Work item
For this exercise, write out only the lines of the entries below from the one with "welcome becoming closer" up to and including the one with "ONTAP, recommendation, recommendations", exactly as they are. Pictures stay out.

Entries supplied
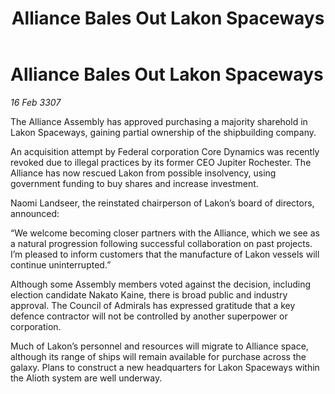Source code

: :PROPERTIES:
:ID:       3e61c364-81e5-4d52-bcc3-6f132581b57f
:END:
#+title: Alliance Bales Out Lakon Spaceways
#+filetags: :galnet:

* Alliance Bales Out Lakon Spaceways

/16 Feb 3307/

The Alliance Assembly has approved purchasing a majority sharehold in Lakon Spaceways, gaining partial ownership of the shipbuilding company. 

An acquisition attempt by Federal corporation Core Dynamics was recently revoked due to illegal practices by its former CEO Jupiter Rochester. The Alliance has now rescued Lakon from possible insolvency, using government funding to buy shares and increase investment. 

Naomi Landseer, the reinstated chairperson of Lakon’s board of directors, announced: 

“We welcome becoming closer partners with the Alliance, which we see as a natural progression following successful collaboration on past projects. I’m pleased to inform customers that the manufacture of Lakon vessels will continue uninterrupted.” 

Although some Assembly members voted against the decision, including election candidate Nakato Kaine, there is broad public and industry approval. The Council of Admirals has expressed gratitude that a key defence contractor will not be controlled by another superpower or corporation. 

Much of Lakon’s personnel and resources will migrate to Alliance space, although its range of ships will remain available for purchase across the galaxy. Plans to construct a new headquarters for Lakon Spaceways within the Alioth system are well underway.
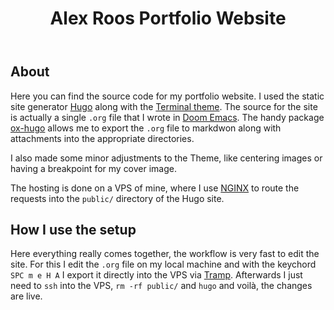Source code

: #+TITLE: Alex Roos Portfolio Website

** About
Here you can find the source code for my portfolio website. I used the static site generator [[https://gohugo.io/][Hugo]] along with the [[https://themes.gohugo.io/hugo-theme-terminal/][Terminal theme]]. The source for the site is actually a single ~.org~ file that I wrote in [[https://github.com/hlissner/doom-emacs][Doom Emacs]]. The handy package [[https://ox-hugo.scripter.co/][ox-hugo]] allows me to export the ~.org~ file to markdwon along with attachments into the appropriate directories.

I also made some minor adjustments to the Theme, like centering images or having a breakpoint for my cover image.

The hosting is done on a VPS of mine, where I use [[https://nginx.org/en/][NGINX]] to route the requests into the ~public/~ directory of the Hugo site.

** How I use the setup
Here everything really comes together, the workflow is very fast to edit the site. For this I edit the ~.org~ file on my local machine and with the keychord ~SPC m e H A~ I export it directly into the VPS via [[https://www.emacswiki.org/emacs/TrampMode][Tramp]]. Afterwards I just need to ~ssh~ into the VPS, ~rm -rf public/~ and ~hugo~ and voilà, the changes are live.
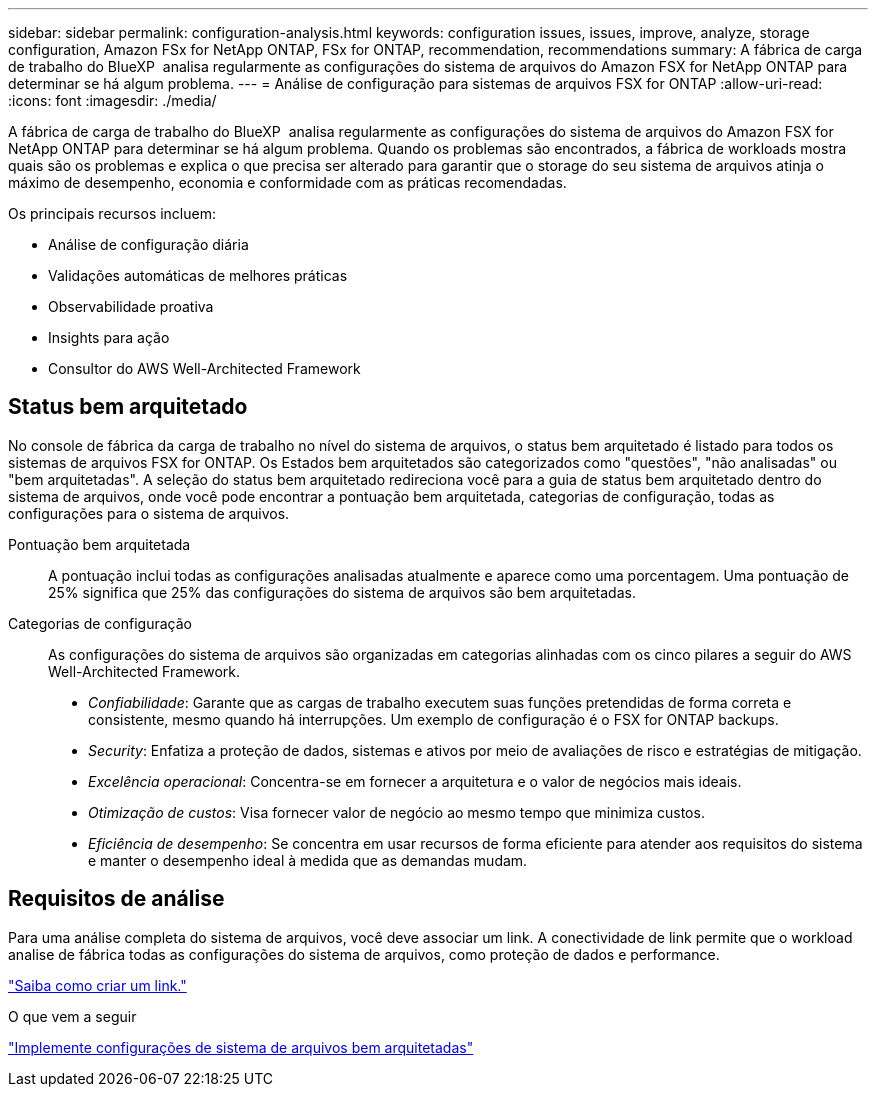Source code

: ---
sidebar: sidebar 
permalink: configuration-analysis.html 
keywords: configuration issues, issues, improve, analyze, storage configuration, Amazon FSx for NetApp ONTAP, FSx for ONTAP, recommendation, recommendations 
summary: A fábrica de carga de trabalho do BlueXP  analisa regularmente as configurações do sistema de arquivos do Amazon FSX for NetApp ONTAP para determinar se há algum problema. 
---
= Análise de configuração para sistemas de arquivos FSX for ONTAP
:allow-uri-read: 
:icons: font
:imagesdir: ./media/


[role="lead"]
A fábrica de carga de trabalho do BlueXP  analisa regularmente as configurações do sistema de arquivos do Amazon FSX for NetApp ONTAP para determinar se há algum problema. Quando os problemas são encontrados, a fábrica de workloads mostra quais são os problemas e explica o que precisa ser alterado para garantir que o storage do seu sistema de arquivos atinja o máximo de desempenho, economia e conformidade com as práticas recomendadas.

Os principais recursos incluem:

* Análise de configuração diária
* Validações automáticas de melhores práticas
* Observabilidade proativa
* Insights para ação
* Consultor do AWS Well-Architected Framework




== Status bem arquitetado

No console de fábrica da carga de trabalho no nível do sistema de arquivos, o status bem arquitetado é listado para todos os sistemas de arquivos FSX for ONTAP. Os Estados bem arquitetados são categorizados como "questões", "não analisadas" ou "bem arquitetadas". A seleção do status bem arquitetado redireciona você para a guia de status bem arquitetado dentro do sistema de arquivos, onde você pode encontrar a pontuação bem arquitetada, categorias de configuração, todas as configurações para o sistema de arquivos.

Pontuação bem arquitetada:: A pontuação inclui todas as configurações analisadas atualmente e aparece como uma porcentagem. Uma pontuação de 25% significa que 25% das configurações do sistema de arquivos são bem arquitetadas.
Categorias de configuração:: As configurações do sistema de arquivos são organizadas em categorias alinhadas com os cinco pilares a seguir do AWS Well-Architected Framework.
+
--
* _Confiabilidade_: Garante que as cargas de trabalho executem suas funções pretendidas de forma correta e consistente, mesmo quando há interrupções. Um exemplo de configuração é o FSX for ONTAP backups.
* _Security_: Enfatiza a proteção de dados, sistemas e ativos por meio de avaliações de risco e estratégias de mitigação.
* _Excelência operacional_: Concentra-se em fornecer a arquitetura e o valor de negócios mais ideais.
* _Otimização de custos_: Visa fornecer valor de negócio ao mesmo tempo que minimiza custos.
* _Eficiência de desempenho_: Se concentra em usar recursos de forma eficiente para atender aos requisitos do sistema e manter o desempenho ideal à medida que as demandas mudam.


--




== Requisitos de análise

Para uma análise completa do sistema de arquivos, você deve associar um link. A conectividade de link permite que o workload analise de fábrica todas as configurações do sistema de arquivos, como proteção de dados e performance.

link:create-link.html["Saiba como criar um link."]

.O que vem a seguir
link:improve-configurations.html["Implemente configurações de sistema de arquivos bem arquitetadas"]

--

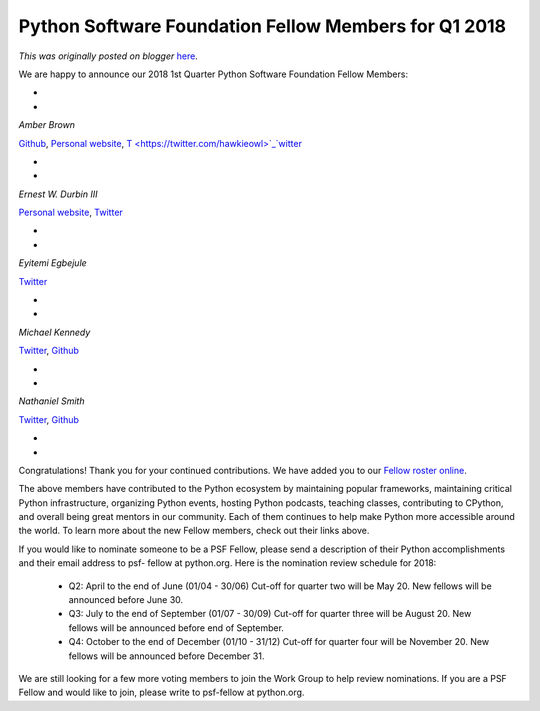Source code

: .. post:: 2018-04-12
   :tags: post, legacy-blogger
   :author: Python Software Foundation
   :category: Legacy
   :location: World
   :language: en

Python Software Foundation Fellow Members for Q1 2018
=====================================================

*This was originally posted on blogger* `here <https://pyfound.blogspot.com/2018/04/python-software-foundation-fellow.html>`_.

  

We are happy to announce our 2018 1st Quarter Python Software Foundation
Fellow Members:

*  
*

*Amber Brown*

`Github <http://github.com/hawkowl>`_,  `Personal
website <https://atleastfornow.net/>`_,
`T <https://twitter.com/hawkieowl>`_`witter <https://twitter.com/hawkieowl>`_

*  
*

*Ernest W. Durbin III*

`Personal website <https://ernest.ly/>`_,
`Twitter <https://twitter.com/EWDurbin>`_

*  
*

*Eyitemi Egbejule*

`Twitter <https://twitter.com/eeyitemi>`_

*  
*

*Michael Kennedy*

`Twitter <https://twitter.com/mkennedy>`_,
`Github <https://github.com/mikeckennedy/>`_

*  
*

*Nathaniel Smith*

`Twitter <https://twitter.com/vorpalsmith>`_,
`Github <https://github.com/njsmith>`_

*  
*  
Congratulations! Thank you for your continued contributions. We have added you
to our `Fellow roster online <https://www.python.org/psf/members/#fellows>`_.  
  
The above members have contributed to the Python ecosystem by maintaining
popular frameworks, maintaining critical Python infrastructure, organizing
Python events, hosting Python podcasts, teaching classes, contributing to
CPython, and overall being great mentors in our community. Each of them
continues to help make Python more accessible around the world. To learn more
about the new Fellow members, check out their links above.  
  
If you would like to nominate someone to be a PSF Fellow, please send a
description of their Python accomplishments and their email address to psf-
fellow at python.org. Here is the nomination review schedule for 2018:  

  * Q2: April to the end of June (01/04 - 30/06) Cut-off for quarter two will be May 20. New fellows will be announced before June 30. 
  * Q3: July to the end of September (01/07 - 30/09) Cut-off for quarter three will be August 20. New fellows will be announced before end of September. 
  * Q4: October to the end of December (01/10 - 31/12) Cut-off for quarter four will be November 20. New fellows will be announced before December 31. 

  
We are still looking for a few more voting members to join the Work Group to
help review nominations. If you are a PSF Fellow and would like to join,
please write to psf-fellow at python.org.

* * *

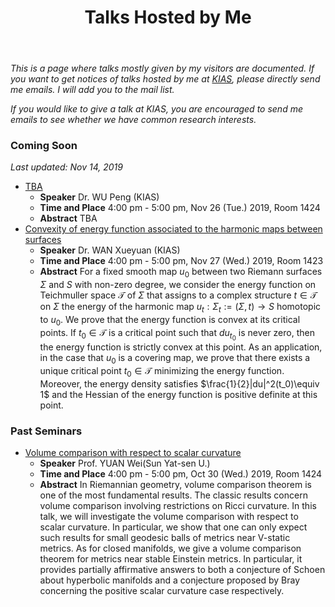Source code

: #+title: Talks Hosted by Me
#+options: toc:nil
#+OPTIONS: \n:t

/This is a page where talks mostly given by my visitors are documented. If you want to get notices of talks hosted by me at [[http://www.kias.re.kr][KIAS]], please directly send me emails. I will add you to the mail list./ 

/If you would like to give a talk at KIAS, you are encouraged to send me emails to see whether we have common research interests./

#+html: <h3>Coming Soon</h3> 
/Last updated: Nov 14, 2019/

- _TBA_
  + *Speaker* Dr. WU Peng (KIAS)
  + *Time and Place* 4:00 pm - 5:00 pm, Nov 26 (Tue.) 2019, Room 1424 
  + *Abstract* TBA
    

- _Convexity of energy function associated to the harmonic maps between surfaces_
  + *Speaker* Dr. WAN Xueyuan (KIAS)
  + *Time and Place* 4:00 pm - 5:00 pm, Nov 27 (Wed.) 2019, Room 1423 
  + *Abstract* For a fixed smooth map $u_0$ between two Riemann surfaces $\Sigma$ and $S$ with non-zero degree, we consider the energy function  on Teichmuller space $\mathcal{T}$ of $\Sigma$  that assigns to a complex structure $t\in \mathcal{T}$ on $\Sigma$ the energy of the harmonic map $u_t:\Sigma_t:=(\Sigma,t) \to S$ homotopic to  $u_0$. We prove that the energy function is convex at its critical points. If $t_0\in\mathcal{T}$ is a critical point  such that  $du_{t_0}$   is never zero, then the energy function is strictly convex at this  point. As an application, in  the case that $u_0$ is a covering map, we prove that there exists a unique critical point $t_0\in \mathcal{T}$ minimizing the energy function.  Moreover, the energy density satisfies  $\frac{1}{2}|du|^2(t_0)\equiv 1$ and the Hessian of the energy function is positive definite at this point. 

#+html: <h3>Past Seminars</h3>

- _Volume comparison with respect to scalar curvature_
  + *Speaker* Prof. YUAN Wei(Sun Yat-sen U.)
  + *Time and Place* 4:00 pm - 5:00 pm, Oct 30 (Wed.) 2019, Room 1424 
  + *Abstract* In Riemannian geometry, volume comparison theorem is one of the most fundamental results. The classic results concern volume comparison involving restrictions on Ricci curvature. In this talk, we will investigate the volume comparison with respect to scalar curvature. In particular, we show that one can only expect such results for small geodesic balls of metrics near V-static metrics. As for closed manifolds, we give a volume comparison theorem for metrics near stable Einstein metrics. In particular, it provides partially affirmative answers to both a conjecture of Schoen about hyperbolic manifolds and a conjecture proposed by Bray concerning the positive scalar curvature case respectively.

Result
“We welcome becoming closer partners with the Alliance, which we see as a natural progression following successful collaboration on past projects. I’m pleased to inform customers that the manufacture of Lakon vessels will continue uninterrupted.” 

Although some Assembly members voted against the decision, including election candidate Nakato Kaine, there is broad public and industry approval. The Council of Admirals has expressed gratitude that a key defence contractor will not be controlled by another superpower or corporation. 

Much of Lakon’s personnel and resources will migrate to Alliance space, although its range of ships will remain available for purchase across the galaxy. Plans to construct a new headquarters for Lakon Spaceways within the Alioth system are well underway.
Source code

: #+TITLE: Alex Roos Portfolio Website

** About
Here you can find the source code for my portfolio website. I used the static site generator [[https://gohugo.io/][Hugo]] along with the [[https://themes.gohugo.io/hugo-theme-terminal/][Terminal theme]]. The source for the site is actually a single ~.org~ file that I wrote in [[https://github.com/hlissner/doom-emacs][Doom Emacs]]. The handy package [[https://ox-hugo.scripter.co/][ox-hugo]] allows me to export the ~.org~ file to markdwon along with attachments into the appropriate directories.

I also made some minor adjustments to the Theme, like centering images or having a breakpoint for my cover image.

The hosting is done on a VPS of mine, where I use [[https://nginx.org/en/][NGINX]] to route the requests into the ~public/~ directory of the Hugo site.

** How I use the setup
Here everything really comes together, the workflow is very fast to edit the site. For this I edit the ~.org~ file on my local machine and with the keychord ~SPC m e H A~ I export it directly into the VPS via [[https://www.emacswiki.org/emacs/TrampMode][Tramp]]. Afterwards I just need to ~ssh~ into the VPS, ~rm -rf public/~ and ~hugo~ and voilà, the changes are live.
Source code

: ---
sidebar: sidebar 
permalink: configuration-analysis.html 
keywords: configuration issues, issues, improve, analyze, storage configuration, Amazon FSx for NetApp ONTAP, FSx for ONTAP, recommendation, recommendations 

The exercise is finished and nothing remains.